California reported more than 10,000 coronavirus cases on Tuesday, a record rise for a single day that also surpassed the number of contact tracers recently trained by the state to detect and prevent potential outbreaks.

Coronavirus cases were also on the rise in the Australian state of Victoria, which led to lockdown measures being reimposed in Melbourne, the country’s second-biggest city.

“The second wave of infection will see Victorian economic activity fall sharply and it will continue to lag the rest of Australia,” said NAB economist Kaixin Owyong.

Victoria makes up around a quarter of Australian economic activity, she said.

Citi analysts predicted global equities would hang around current levels in twelve months’ time.

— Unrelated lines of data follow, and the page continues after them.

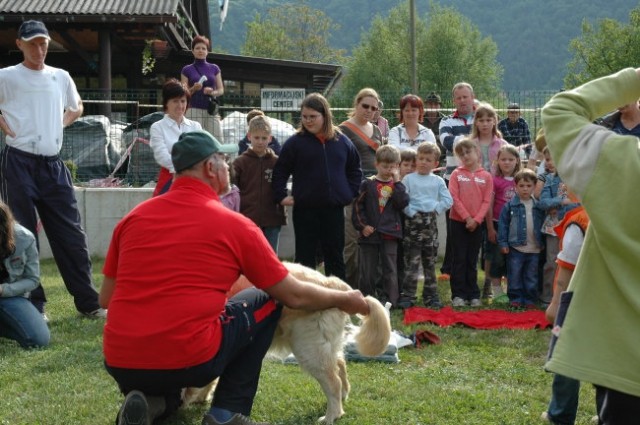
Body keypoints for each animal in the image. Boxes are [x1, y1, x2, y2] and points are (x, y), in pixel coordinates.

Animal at [182, 260, 392, 422]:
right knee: (340, 365)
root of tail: (332, 283)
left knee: (333, 381)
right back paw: (342, 397)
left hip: (308, 348)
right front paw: (200, 397)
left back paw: (331, 416)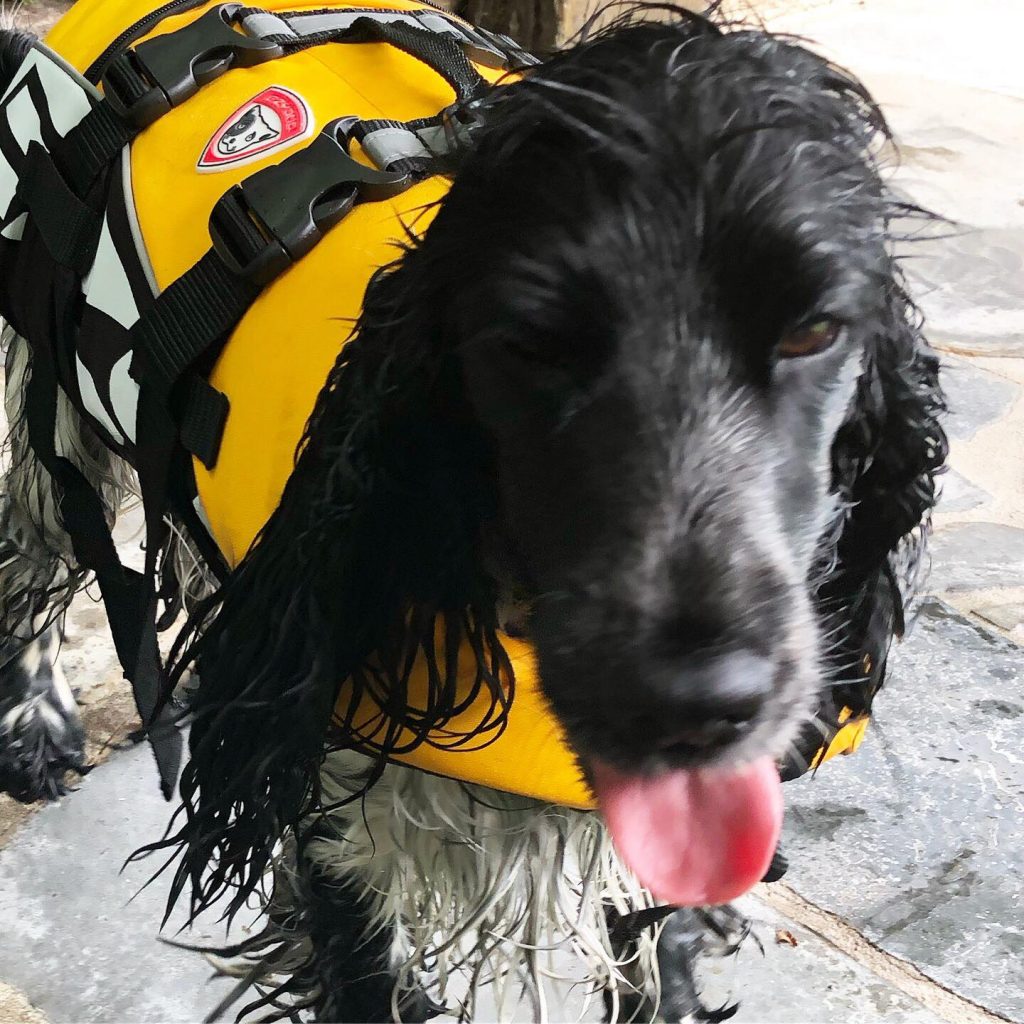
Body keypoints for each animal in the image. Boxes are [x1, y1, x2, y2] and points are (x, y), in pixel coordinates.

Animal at [0, 4, 942, 1019]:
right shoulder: (337, 827)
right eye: (528, 344)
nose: (697, 703)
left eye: (815, 331)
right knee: (37, 559)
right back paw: (36, 730)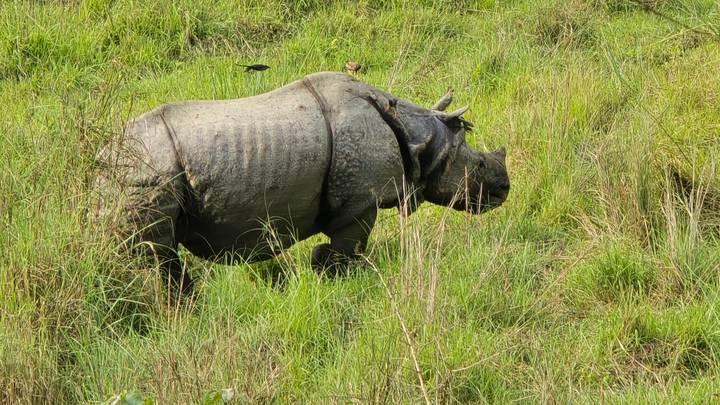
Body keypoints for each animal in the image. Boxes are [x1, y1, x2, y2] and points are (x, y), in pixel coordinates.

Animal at [93, 72, 509, 292]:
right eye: (478, 165)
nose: (505, 189)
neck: (420, 136)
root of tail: (103, 158)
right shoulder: (359, 201)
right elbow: (348, 247)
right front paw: (330, 275)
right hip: (148, 172)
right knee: (154, 257)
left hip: (136, 173)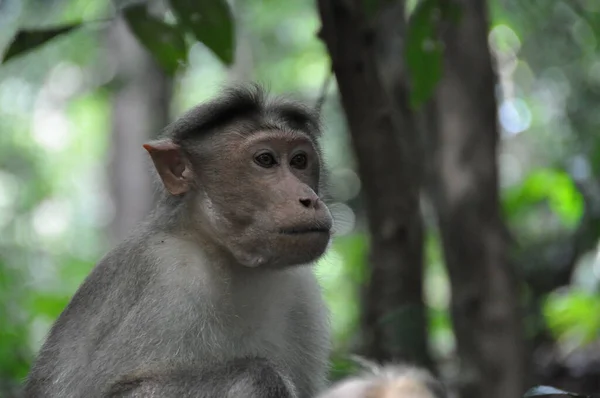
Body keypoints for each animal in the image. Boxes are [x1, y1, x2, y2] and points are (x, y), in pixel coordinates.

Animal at [23, 82, 332, 396]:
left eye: (299, 161)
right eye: (266, 160)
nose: (309, 199)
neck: (223, 255)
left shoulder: (301, 292)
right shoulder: (170, 277)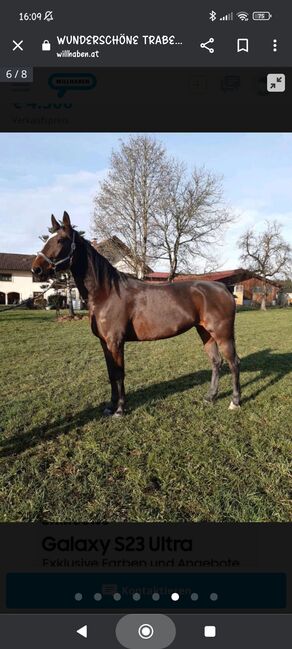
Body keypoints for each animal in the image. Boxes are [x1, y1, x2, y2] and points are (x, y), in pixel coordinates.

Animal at [32, 213, 241, 416]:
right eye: (48, 238)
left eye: (61, 240)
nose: (36, 269)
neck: (107, 293)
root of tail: (223, 287)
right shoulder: (104, 343)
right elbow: (111, 374)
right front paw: (110, 406)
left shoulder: (115, 342)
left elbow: (119, 374)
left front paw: (120, 409)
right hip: (205, 332)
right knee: (216, 362)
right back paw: (210, 397)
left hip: (223, 334)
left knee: (234, 362)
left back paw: (235, 402)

“We expect bullish and bearish forces to cancel each-other out,” they said in a note. “We would not chase markets higher from current levels, but would prefer to wait for the next dip.”

Citi has “overweight” positions on U.S. and Emerging Markets equities.

Most major currencies were trapped in a range.

The U.S. dollar was flat on the Japanese yen at 107.52.

The risk sensitive Australian and New Zealand dollars were a shade weaker at $0.6936 and $0.6541, respectively.

The euro was barely changed at $1.1272.

In commodities, gold hovered near a recent 8-1/2 year peak as investors preferred safe-haven assets. Spot gold was last flat after two straight days of gains at 1,794.1 per ounce.

Brent crude futures fell 11 cents, or 0.28%, to $42.96 a barrel. U.S. West Texas Intermediate (WTI) crude futures slipped 15 cents, or 0.15%, to $40.47 a barrel.